Out of the seven other schools who compete in the Ivy League athletic conference, Columbia, Cornell, Princeton, and Yale all recognize athletic competitions as excused absences in some form. At Columbia, a schoolwide policy states that “student-athletes who miss classes and/or exams as a result of representing the University at an approved athletics contest may be permitted to make up the work and/or take the exam at another time or location.” At Cornell, its absence policy outlines that professors are encouraged to “respect the value of out-of-classroom learning that occurs through participation in varsity athletics and are expected to develop ways for course requirements to be met if and when there is a conflict with a student-athlete’s athletic schedule.” At Princeton, “Missed classes due to travel for University sanctioned competition are excused absences, but absence from class because of athletic competition does not excuse a student-athlete from any course requirements.” At Yale, “Dean’s Excuses may be issued to postpone exams, quizzes, and other generalized in-class assignments due to conflicts with varsity athletic competitions or travel.”
At Penn, this policy could arise in different ways. Ideally, Penn would require all professors to honor Course Absence Reports as excused absences. The list of excused absences would include religious observance, family emergencies such as death in the family, medical reasons, and participation in varsity athletic competitions.

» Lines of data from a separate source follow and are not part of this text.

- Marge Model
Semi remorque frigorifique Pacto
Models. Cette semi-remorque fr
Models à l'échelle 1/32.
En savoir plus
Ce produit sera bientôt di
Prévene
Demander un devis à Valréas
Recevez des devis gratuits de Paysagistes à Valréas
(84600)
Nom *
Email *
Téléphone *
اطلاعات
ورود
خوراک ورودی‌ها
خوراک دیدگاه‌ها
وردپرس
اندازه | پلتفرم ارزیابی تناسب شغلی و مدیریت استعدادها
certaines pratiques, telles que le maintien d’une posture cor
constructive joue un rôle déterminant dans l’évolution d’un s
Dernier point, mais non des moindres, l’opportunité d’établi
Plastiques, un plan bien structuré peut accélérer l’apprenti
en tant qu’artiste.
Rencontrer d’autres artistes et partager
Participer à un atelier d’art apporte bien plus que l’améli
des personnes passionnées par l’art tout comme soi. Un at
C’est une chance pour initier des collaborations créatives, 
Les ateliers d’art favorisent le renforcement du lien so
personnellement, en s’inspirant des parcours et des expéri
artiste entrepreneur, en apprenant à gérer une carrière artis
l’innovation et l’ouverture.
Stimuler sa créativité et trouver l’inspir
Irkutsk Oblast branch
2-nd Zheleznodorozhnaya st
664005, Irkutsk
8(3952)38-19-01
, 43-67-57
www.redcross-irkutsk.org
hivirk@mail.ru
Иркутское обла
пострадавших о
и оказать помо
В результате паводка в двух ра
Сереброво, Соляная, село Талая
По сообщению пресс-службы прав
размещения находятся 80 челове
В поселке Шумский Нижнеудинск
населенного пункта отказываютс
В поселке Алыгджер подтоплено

Alternatively, Penn could follow Yale’s model with an "Athletic Director’s Excuse." Student-athletes could request a document from their team’s athletic director, which would excuse their absence from class and allow student-athletes to postpone exams, quizzes, and other in-class assignments due to conflicts with athletic competitions or travel to and from competitions. In both situations, student-athletes would be required to make up any missed work in a timely manner.
Student-athletes are asking Penn for one thing: To excuse our absences from classes or exams due to sports competitions. We believe that we should not be punished for fulfilling our obligation to the University. It is time for Penn to join our Ivy League counterparts in creating an appropriate policy.